I think one of the interesting things that we've heard talking to experts and company management teams on this particular topic is just the stratification within the labour market. How this phenomenon is playing out within different groups in a different kind of way. I was really struck by a comment that one industry leader said that, actually, the pandemic had different effects on different groups based upon whether or not you worked in a service industry, where being told you could work from home was very liberating, it gave people freedom and they really appreciated that.

In fact, for some now, the return to premises, the return to the office is, in some ways, taking away some of that freedom, and there's a degree of reticence for that. We hear that from employment consultants who are saying that those firms who continue to offer that degree of freedom are having more success in actually recruiting and retaining labour.

On the other hand, individuals who work in key roles, the key workers, found that with the pandemic they were denied freedom. There were certain ways of working that had to be followed and they had to be there because of the nature of their work. That differential has created stresses within the labour market, and those stresses arguably are, I would suggest, that perhaps were contributing to this period of rotation now that we're in this element at this period of catch-up.

This is essentially also what is confirmed by the actual data, because if you look at the resignation rates by sector, for instance, the precisely the sectors you just touched on with the highest quit rates, for instance, hospitality, critical care, retail trade, non-durable good manufacturing, those all tend to have lower wages as well and also have the highest quit rates.

On the other hand, we saw that in the workforce potentially higher-paying industries like business services, professional services actually increased. I almost think about it as instead of phrasing it the Great Resignation, more as a great reshuffle, from lower-paying industries towards higher-paying industries. This also leads toward a new boldness of employees. It gives them bargaining power given that unemployment rate as historic lows in the UK as well as in the US.

That brings us onto a much more topical conversation about labour relations, which we've seen played out in the press at the moment. I also wonder, Kilian, whether actually, it's not just about wages and about the compensation for time, but also about the quality or the nature of work that people are responding to.
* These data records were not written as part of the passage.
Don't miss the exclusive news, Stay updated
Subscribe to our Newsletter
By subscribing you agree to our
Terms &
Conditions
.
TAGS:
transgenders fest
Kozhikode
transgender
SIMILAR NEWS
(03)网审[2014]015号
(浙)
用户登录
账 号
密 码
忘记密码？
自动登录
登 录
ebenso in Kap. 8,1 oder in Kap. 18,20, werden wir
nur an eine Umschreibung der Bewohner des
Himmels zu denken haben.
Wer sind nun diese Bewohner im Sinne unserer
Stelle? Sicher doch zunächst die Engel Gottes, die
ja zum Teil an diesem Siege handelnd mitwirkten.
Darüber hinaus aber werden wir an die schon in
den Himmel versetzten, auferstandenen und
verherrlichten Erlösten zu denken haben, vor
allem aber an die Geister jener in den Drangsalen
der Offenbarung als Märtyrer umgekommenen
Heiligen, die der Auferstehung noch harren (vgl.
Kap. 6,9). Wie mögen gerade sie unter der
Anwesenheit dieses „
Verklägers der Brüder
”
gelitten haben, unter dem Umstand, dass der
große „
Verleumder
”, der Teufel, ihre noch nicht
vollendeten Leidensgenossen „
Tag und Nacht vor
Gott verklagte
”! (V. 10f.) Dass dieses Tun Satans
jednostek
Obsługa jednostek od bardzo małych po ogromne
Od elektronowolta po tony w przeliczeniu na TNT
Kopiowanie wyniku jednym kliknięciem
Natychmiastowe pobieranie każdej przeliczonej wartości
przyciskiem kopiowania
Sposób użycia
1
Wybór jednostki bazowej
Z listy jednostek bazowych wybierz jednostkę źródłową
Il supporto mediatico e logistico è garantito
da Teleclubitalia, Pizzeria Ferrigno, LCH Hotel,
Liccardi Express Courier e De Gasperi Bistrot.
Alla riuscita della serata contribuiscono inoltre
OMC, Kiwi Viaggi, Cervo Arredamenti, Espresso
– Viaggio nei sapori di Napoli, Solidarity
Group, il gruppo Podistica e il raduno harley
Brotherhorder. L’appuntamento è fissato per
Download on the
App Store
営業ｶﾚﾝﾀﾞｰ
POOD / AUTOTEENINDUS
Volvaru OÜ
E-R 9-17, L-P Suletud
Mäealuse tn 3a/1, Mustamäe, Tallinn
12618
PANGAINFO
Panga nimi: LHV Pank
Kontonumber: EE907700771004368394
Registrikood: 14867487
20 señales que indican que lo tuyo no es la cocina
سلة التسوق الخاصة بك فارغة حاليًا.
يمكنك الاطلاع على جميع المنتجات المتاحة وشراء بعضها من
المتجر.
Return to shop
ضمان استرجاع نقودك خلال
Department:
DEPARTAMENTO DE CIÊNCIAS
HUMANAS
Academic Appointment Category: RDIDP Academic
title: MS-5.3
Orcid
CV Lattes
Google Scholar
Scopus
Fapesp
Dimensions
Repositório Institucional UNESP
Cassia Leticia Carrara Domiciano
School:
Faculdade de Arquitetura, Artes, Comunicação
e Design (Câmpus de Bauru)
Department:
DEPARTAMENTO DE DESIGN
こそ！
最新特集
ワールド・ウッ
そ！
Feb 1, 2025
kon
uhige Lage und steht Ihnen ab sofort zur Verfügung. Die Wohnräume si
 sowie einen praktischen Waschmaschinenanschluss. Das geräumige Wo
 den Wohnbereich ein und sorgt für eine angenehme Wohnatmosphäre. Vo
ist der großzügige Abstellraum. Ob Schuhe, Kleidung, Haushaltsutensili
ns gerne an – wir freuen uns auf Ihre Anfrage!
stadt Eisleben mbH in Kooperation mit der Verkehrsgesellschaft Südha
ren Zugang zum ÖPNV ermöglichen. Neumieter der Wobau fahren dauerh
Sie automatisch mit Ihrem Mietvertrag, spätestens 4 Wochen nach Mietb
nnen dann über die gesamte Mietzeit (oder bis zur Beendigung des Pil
It seems that those companies and those industries that are able to offer more fulfilling roles having more success at recruiting and retaining labour than those who are perhaps relying upon perhaps more old-fashioned ways of working who haven't been prepared to invest.

I think that probably speaks to what you're saying at the beginning point about how workforces, how labour, how human capital is a really important stakeholder group, a really important intangible asset of many companies. You won't often see it actually reflected in companies' financial statements, but as investors, it's a really important component for us to pay attention to.

Absolutely. Ultimately, we are talking about purpose, I think. Also, for the employees choosing work and especially if I think, for instance, about the generation that which will account for 30% of the workforce in 2030. It will be increasingly difficult for employers to attract and retain talent from this generation because the demands, and you touched on this old-fashioned thinking about employment and retention. I think companies, great businesses will need to rethink, and I'm confident they will find measures in order to attract and retain talent.

Especially if I think of technology companies, they're competing for top talent in the sectors. It'll be really fascinating to watch, and certainly also, a lot of our engagement activities will be around this topic going forward.

Thank you very much indeed for joining us. I hope this was of interest for you, and we look very much forward in catching up with you again soon. Thank you very much, Jeremy.